Book Review: The Way of Zen

The Way of Zen - Alan W. Watts

I thoroughly enjoyed this book.  It was by far the best explanation of Zen that I have come across, written by and for westerners.  I particularly appreciated the first section of the book, which provided cultural background for Taoism and Buddhism and the resulting combination to form Zen Buddhism.

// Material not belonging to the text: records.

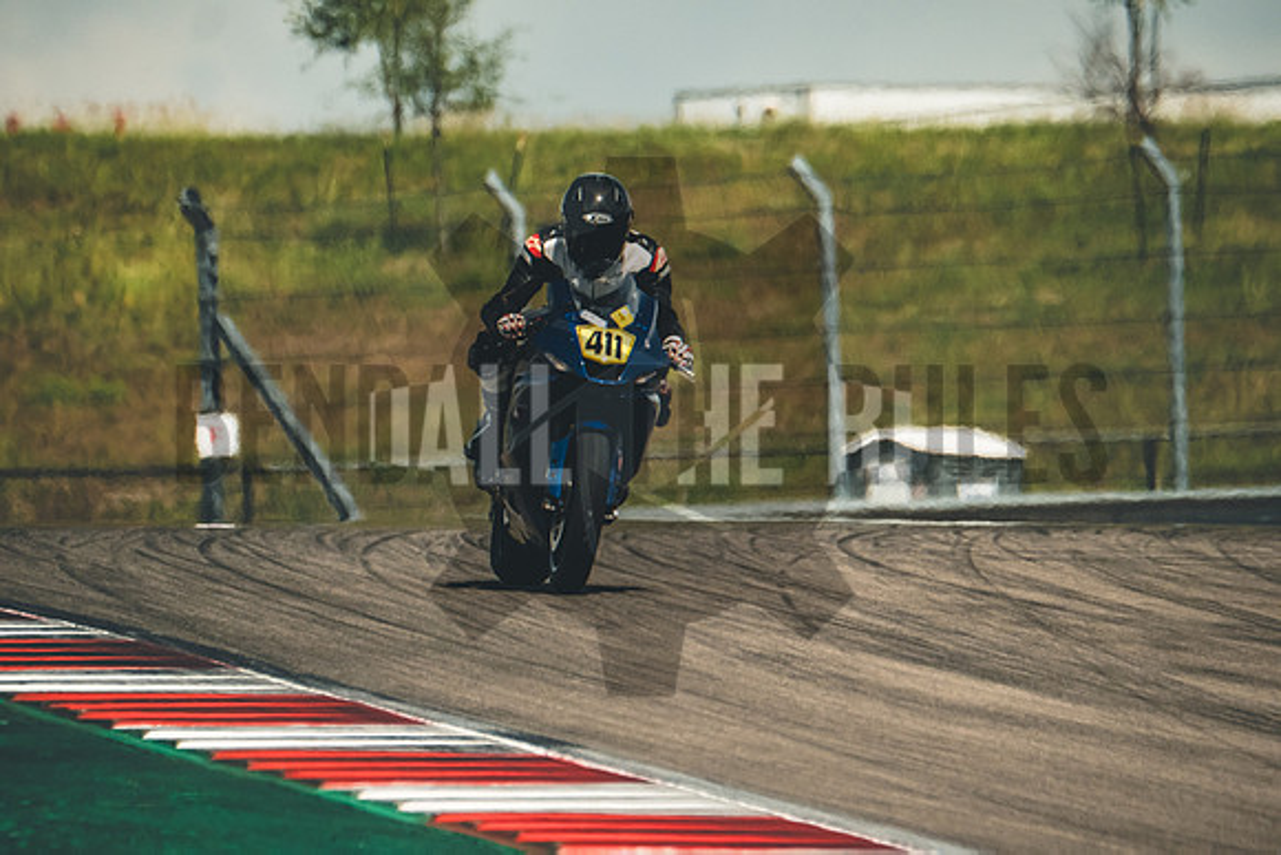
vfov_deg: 2.3
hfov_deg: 3.4
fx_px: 21354
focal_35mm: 600
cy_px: 428
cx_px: 640
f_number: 5.6
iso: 800
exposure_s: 1/2500
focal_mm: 400
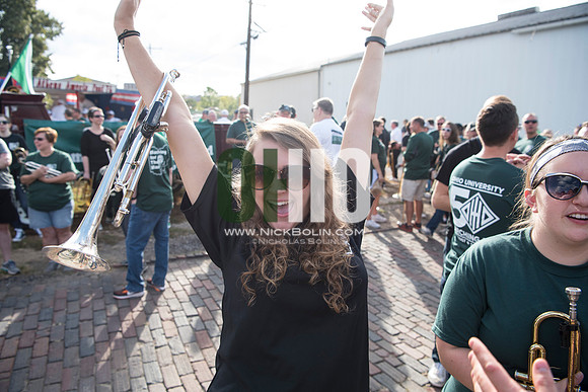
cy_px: 196
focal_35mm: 24
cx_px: 294
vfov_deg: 53.2
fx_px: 392
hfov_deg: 73.7
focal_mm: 24
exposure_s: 1/400
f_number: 4.5
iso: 250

As with the last Zen book, I thought I would post some excerpts that I liked:

According to convention, I am not simply what I am doing now.  I am also what I have done, and my conventionally edited version of my past is made to seem almost more the real "me" than what I am at this moment.  For what I am seems so fleeting and intangible, but what I was is fixed and final.  It is the firm basis for predictions of what I will be in the future, and so it comes about that I am more closely identified with what no longer exists than with what actually is!
The perfect man employs his mind as a mirror.  It grasps nothing; it refuses nothing.  It receives, but does not keep.
The idea is not to reduce the human mind to a moronic vacuity, but to bring into play its innate and spontaneous intelligence by using it without forcing it.  It is fundamental to both Taoist and Confucian thought that the natural man is to be trusted, and from their standpoint it appears that the Western mistrust of human nature-whether theological or technological-is a kind of schizophrenia.  It would be impossible, in their view, to believe oneself innately evil without discrediting the very belief, since all the notions of a perceived mind would be perverted notions.  
Their "unconsciousness" is not coma, but what the exponents of Zen later signified by wu-hsin, literally "no-mind", which is to say un-self-consciousness.  It is a state of wholeness in which the mind functions freely and easily, without the sensation of a second mind or ego standing over it with a club.
When he came to Seng-ts'an he asked, "What is the method of liberation?" "Who binds you?" replied Seng-ts'an.  "No one binds me."  "Why then," asked Seng-ts'an, "should you seek liberation?"
There is no place in Buddhism for using effort.  Just be ordinary and nothing special.  Relieve your bowels, pass water, put on your clothes, and eat your food.  When you're tired, go and lie down.  Ignorant people may laugh at me, but the wise will understand... As you go from place to place, if you regard each one as your own home, they will all be genuine, for when circumstances come you must not try to change them. Thus your usual habits of feeling, which make karma for the Five Hells, will of themselves become the Great Ocean of Liberation.